⁷ Institute of Biomedical Engineering, University of Toronto, 164 College Street, Toronto, ON, M5S 3G9, Canada.

PMID: 38652415
DOI: 10.1007/s11548-024-03118-x

Abstract

Purpose: Surface reconstructions from laryngoscopic videos have the potential to assist clinicians in diagnosing, quantifying, and monitoring airway diseases using minimally invasive techniques. However, tissue movements and deformations make these reconstructions challenging using conventional pipelines.

Methods: To facilitate such reconstructions, we developed video frame pre-filtering and featureless dense matching steps to enhance the Alicevision Meshroom SfM pipeline. Time and the anterior glottic angle were used to approximate the rigid state of the airway and to collect frames with different camera poses. Featureless dense matches were tracked with a correspondence transformer across subsets of images to extract matched points that could be used to estimate the point cloud and reconstructed surface. The proposed pipeline was tested on a simulated dataset under various conditions like illumination and resolution as well as real laryngoscopic videos.

Results: Our pipeline was able to reconstruct the laryngeal region based on 4, 8, and 16 images obtained from simulated and real patient exams. The pipeline was robust to sparse inputs, blur, and extreme lighting conditions, unlike the Meshroom pipeline which failed to produce a point cloud for 6 of 15 simulated datasets.
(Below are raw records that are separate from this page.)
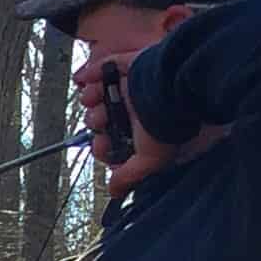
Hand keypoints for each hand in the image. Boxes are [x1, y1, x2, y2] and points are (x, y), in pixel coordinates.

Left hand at [77, 50, 180, 197]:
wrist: (170, 87)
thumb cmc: (165, 122)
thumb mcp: (149, 159)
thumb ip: (129, 176)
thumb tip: (115, 194)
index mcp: (137, 131)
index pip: (109, 142)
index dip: (100, 146)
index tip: (103, 144)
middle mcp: (129, 110)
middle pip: (98, 120)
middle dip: (96, 122)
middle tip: (104, 120)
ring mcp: (124, 88)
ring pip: (94, 97)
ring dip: (91, 100)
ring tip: (100, 99)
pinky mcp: (121, 67)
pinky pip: (96, 71)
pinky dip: (90, 76)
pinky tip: (92, 81)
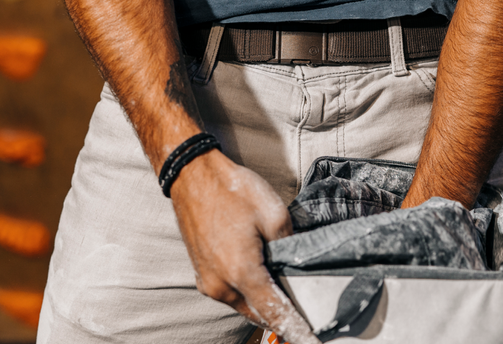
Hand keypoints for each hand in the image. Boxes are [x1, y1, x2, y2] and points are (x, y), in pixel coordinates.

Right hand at [170, 150, 319, 343]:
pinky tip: (262, 279)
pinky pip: (230, 293)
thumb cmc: (230, 190)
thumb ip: (290, 247)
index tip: (310, 340)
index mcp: (241, 273)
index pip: (275, 314)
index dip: (296, 329)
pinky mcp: (202, 274)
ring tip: (285, 293)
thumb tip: (297, 265)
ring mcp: (208, 282)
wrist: (192, 175)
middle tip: (305, 313)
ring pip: (244, 305)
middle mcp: (221, 285)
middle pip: (259, 314)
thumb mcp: (274, 214)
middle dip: (282, 316)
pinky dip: (248, 293)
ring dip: (264, 303)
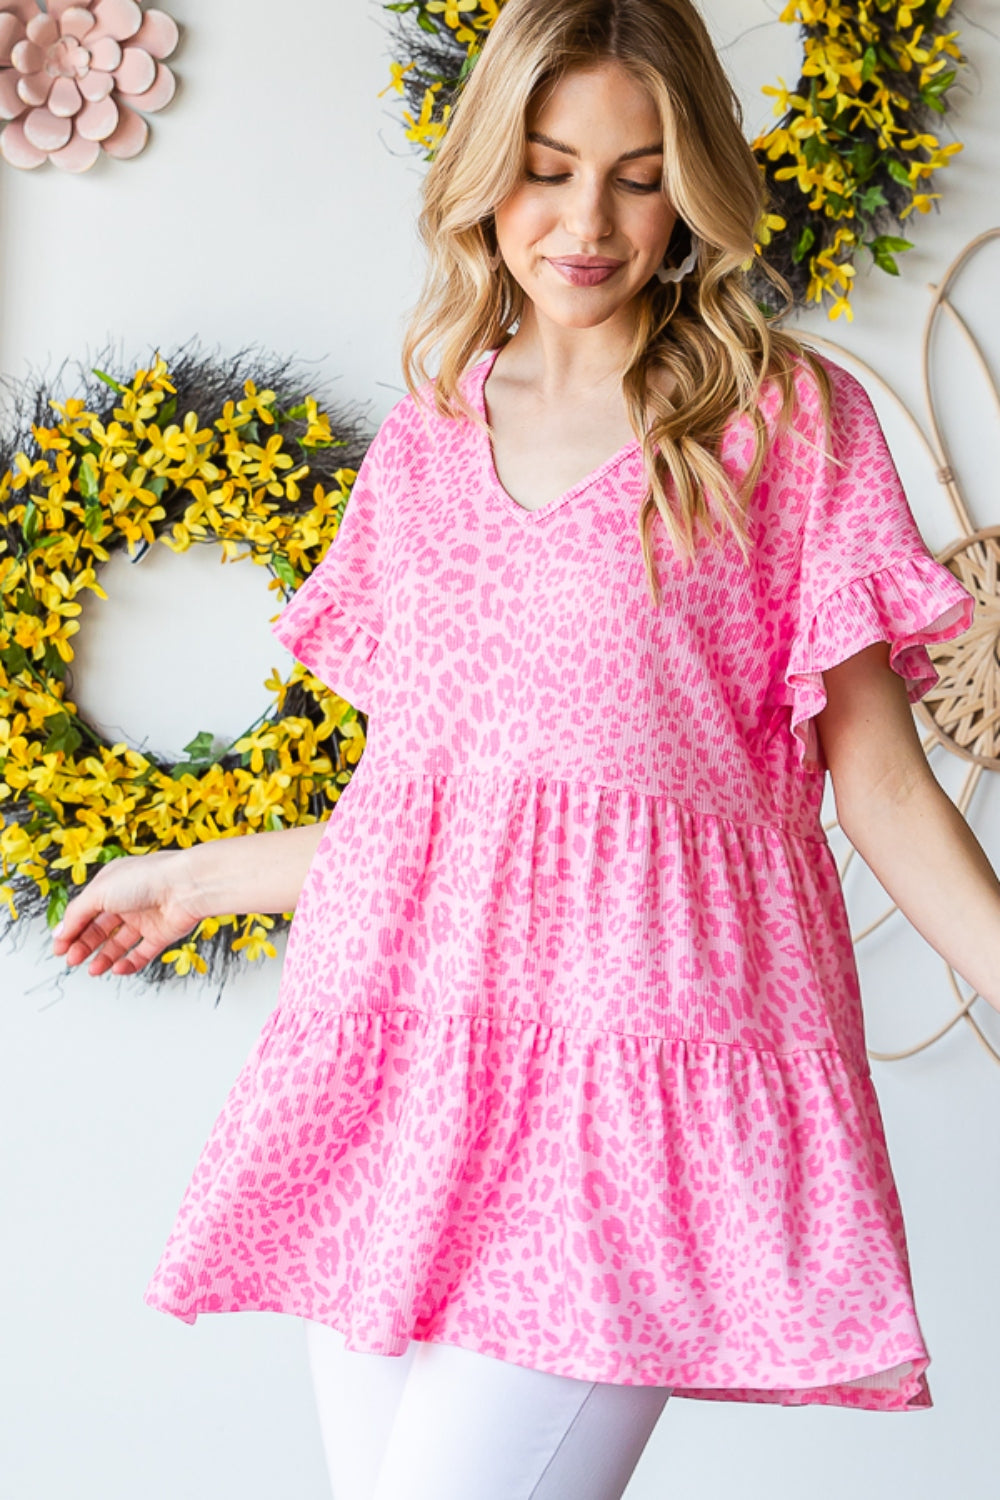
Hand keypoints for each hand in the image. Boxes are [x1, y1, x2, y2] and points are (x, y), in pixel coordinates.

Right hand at [52, 849, 203, 976]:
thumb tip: (61, 932)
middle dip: (84, 946)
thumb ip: (77, 914)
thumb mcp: (99, 892)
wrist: (187, 887)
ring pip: (119, 944)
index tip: (60, 948)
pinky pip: (142, 953)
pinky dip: (129, 963)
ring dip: (104, 957)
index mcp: (112, 884)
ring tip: (93, 969)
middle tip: (73, 960)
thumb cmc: (146, 879)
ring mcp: (145, 918)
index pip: (85, 911)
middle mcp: (128, 901)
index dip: (71, 930)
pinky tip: (117, 968)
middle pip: (100, 929)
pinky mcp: (162, 934)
Conclusion: The pre-filtering and featureless dense matching modules specialize the conventional SfM pipeline to handle the challenging laryngoscopic examinations, directly from patient videos. These 3D visualizations have the potential to improve spatial understanding of airway conditions.

Keywords: 3D reconstruction; Laryngoscope; Photogrammetry; Structure from motion.